━━━━━ Extrait de texte ━━━━━

Publié le par Carole

Drouauto-1847.jpg
 
Visiter le château de Chambord en plein mois de décembre, c'est oublier l'envolée vers le ciel des clochetons légers, oublier les perspectives immenses sur les chemins géométriques et les canaux miroitants, pour se confronter aux pierres.
Je n'avais jamais remarqué à quel point elles parlent et appellent, dans ce vieux château des courants d'air. C'est, de mur en mur, un incessant bruissement de noms et de dates, inscrits partout, tatoués en graffitis si denses et obstinés qu'ils sont comme une deuxième peau posée toute vivante sur les écailles éteintes de l'ancienne salamandre. 
 
Je les ai salués au passage, un par un, comme des camarades d'aujourd'hui, ces inconnus d'autrefois qui burinèrent un peu d'éternité sur le tuffeau des rois.
 
— Merci, Drouauto de 1841, qui pris soin de poser la virgule pour t'adresser à nous.
 
— Salut, Hillaire Renard de 1694 veillant droit et stoïque comme un soldat romain.

━━━━━ Extrait de données ━━━━━

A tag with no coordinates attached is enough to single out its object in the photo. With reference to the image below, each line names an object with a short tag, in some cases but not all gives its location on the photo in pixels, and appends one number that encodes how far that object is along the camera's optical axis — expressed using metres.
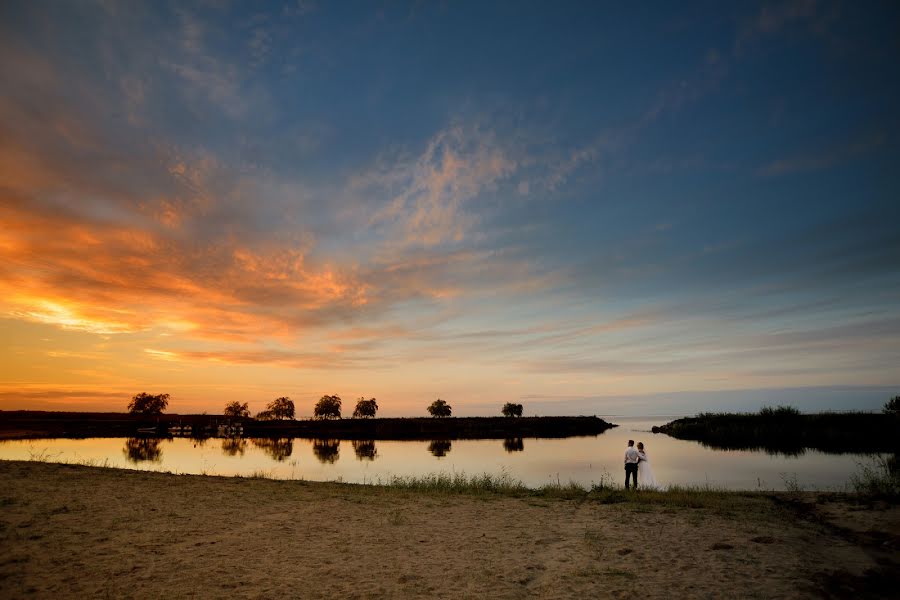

━━━━━

*Consigne 1:*
D'après le texte sur le château de Chambord, à quel moment de l'année la visite a-t-elle lieu ?
*Consigne 2:*
Poursuivez le texte sur les graffitis du château de Chambord après sa dernière phrase.

*Réponse 1:*
En plein mois de décembre.

*Réponse 2:*
Hillaire-Renard---1694.jpg
 
— La paix soit avec toi, Houblon de 1687 resté planté tremblant sur le tuffeau rongé comme tige fanée sur la plaine d'hiver.
 
Houblon-1697.jpg
 
— Et toi, Bigot de 1797, et toi encore, Jules de Trist, adieu, adieu à vous, néoclassiques et raides comme des fauteuils directoires.
 
Bigot---De-trist.jpg
 
— Bien le bonjour, Bourat de 1659, toi le valet, l'humble laborieux qui savais si peu écrire que tu traçais tes chiffres à l'envers - mais si profond.
 
Bourat---1659.jpg
 
Un "graffiteur" du passé vaut-il mieux qu'un "tagueur" d'aujourd'hui ? Est-il plus insensé de vouloir tracer sur la pierre d'un château un nom qui doit mourir que de poser sur l'eau d'un marécage un grand château de pierre fiévreusement couronné de F et de salamandres galopantes ?
Je ne sais pas. Mais je n'ai pas pu m'empêcher en lisant sur les pierres du château tous ces noms d'hommes encore si proches et si vivants, de penser à celui qui refusait d'inscrire dans son "livre de vie "les "bâtisseurs de pierres mortes". Et qui disait : "Je ne bâtis que pierres vives, ce sont hommes."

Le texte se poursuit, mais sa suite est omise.